Dans un monde idéal, tous les bouchers se nommeraient Hugo Desnoyer.

Formé à la chambre d’agriculture de Laval et après avoir fait ses classes dans différentes boucheries, il décide d’ouvrir son propre commerce en 1998 à Paris dans le 14e arrondissement. Rapidement remarqué par les plus grands chefs de la capitale, Manuel Martinez chef du Relais Louis XIII puis c’est Pierre Gagnaire, Alain Senderens, Joël Robuchon et Alain Ducasse qui lui feront confiance.

Cet homme passionné a l’œil et le geste car ce qui le distingue c’est le choix et la grande qualité des produits qu’il propose, bœuf de Salers, agneau de Lozerère, porc noir de Bigorre, volaille de Bresse et de la ferme de Patis ainsi que l’incroyable bœuf Rubia de Galice. Soucieux du travail bien fait, il part à la recherche des éleveurs pour obtenir une qualité irréprochable en terme de goût et vérifier les conditions d’élevage, les deux étant évidemment inséparables. Cela semble évident et pourtant seule une petite caste de véritables artisans bouchers font ce travail à la différence des autres vendeurs de viande.

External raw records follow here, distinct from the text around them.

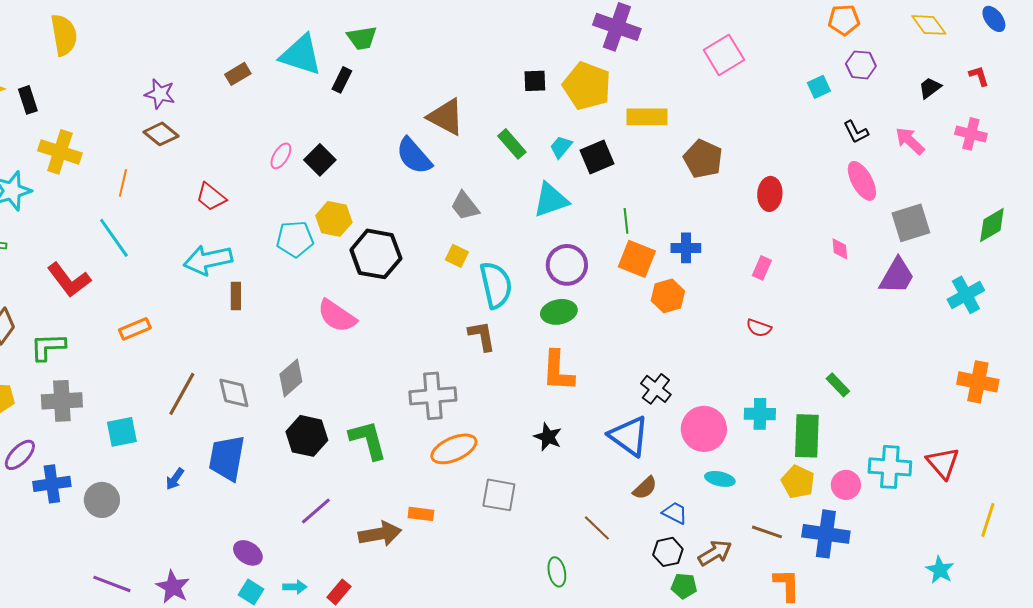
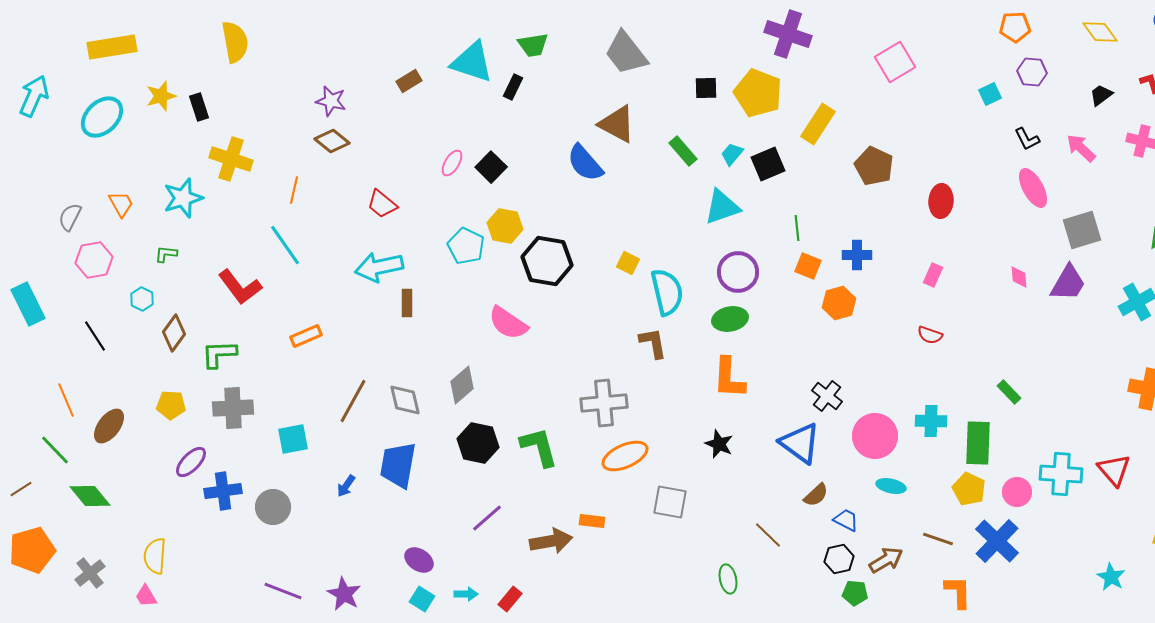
yellow rectangle: (647, 117) -> (818, 124), turned -57
gray trapezoid: (465, 206) -> (626, 53), moved, size x1.5
cyan pentagon: (295, 239) -> (466, 246), turned 30
pink diamond: (840, 249) -> (1019, 277), moved
orange square: (637, 259) -> (808, 266), size x0.7
blue cross: (826, 534) -> (997, 541), turned 36

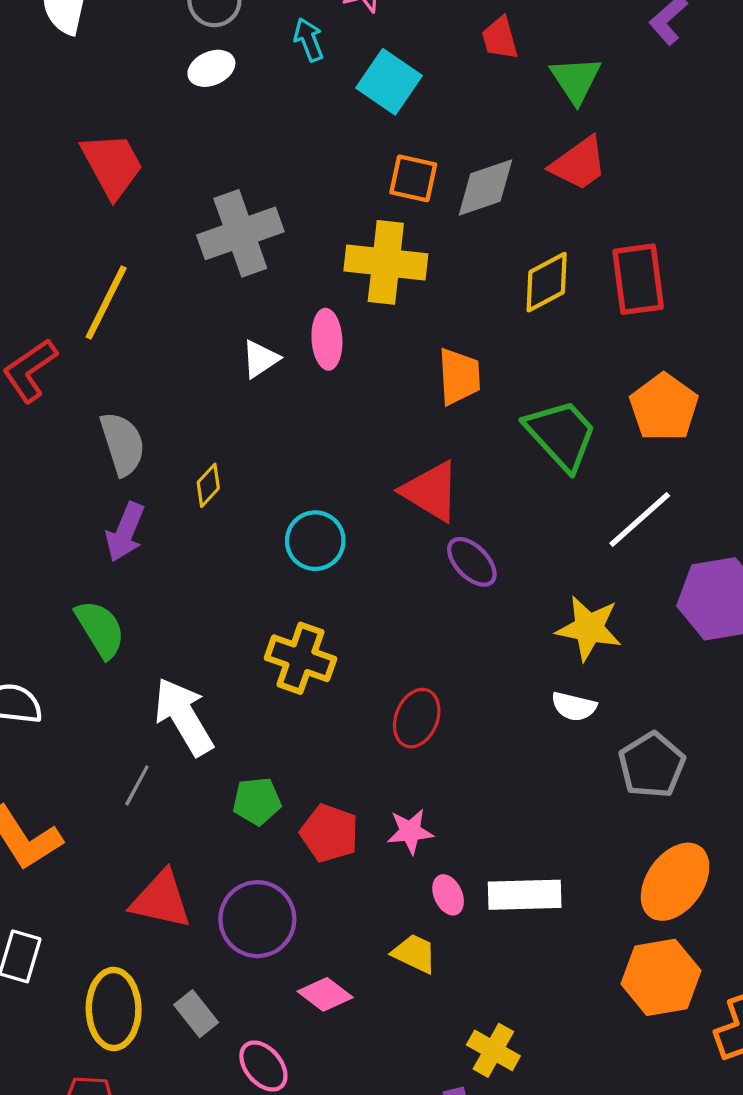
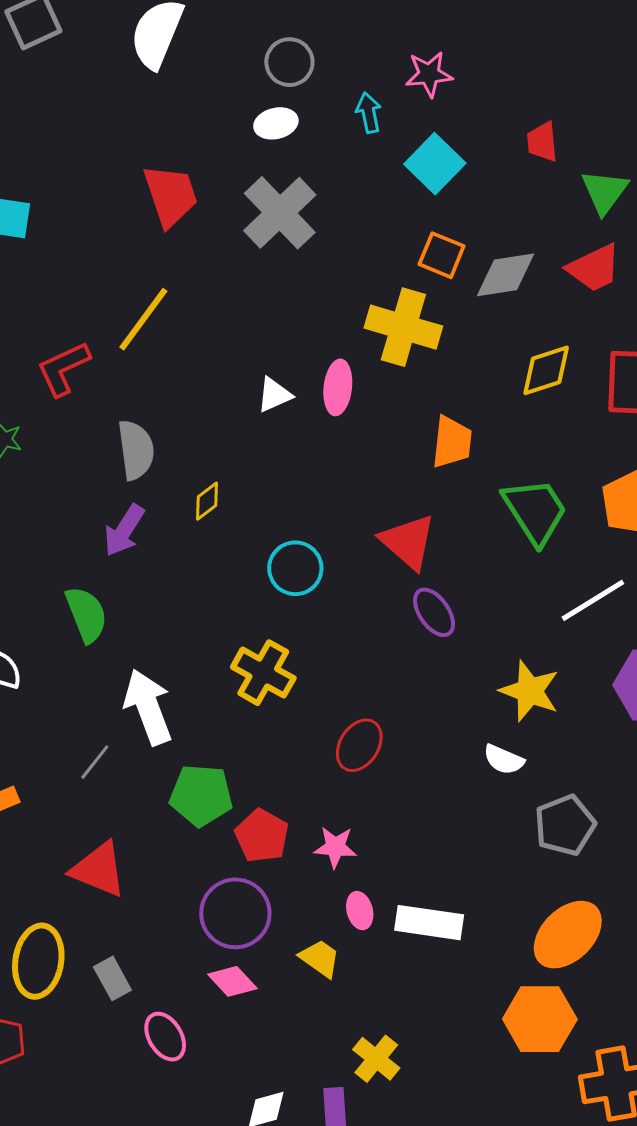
gray cross: (240, 233) -> (280, 213), moved, turned -34
green pentagon: (257, 801) -> (201, 795), size x1.4
purple circle: (257, 919) -> (235, 913), moved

Alors quid du prix plus élevé et des nombreux problèmes liés à la consommation de la viande ? Non, car il est assurément préférable de manger moins de viande pour privilégier la qualité à la quantité. Et le bas prix cache une production industrielle qui engendre de graves problèmes de pollution, l’utilisation massive des pesticides que l’on utilise pour la nourriture des animaux, l’émergence de bactéries résistantes liés à l’utilisation trop importante des antibiotiques et les conditions déplorables d’élevage que l’on fait subir à l’animal de la naissance à ses derniers moments de vie.

Dans mon monde idéal, mon charcutier s’appellerait Gilles Vérot, mon primeur Asafumi Yamashita, ma fromagère Marie Quatrehomme et évidemment mon boucher Hugo Desnoyer.